LAM/MPI General User's Mailing List Archives

  |   Home   |   Download   |   Documentation   |   FAQ   |   all just in this list

From: Jeff Squyres (jsquyres_at_[hidden])
Date: 2003-12-18 08:53:48


On Thu, 18 Dec 2003, Becker, Robert P wrote:

> Wow. I've been having one heck of a time getting LAM/MPI to work with
> LS-DYNA. It's been one problem after another. I just finished
> reloading the OS (Redhat 9.0) on all 3 systems and I have installed a
> fresh copy of LAM/MPI 6.5.9 on the servers. I was unable to get this
> far with 7.0.3 so, I am now using 6.5.9.

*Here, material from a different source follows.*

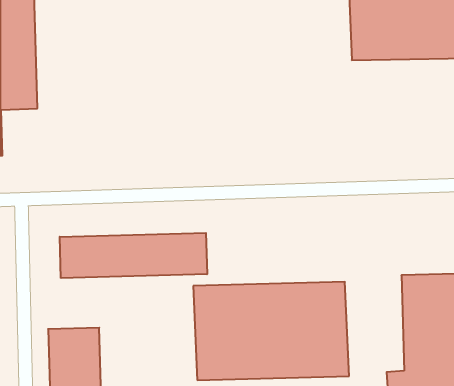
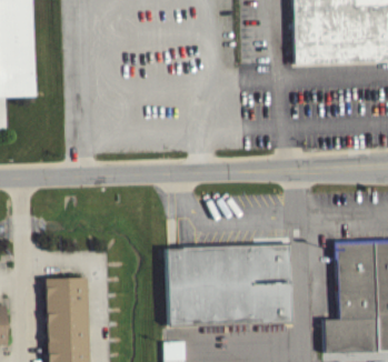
building: [60,233,207,278] -> none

What problems did you have with 7.0.3? If there's problems with it, I'd
like to know so that we can get them fixed. As far as we know, the 7.x
series works great under RedHat 9. I'd strongly recommend using the 7.x
series over the 6.5 series (the 6.5 series is no longer supported and has
known problems).

One thing to be aware of is that RH 9 may install its own copy of LAM --
you might want to ensure that that version is removed before you start
installing your own versions. For example, you should probably check to
see if RH 9's LAM RPM is installed:

shell# rpm -qa | grep lam

If it is, and you want to have your own version of LAM installed (e.g.,
the 7.x series), you should probably remove it.

> The current problem is when I execute the mpirun command for mpp970
> (LS-DYNA's mpp version). I excecute the command "mpirun -np 4 mpp970
> i=Main.k memory=200000000" This starts up mpp970 on two of the systems
> and it loads two processes per system. I am able to view this with top.
> After exactly 60 seconds of mpp970 running I get the following error
> message.
>
> becker@~/test $ mpirun -np 4 mpp970 i=Main.k memory=200000000
> p0_26787: p4_error: Could not gethostbyname for host edms-dyna1; may be invalid name
> : 61
> -----------------------------------------------------------------------------
> It seems that [at least] one of the processes that was started with
> [snipped]

>From these error messages, it looks very much like you are mixing MPI
implementations.

The p4 error is from MPICH. The "It seems that..." error is from LAM.
LAM and MPICH, while both are fine MPI implementations, do not
interoperate. While both can be installed on a set of machines
simultaneously with no problems, you must be sure that you compile, link,
and run a given MPI application with entirely one implementation.

>From the output above, it looks like mpp970 was compiled with MPICH but
then you ran with LAM's mpirun.

If you want to use LAM/MPI, you'll need to recompile mpp970 with LAM's
mpicc/mpiCC/mpif77 wrapper compilers, and then use LAM's mpirun, etc.

-- 
{+} Jeff Squyres
{+} jsquyres_at_[hidden]
{+} http://www.lam-mpi.org/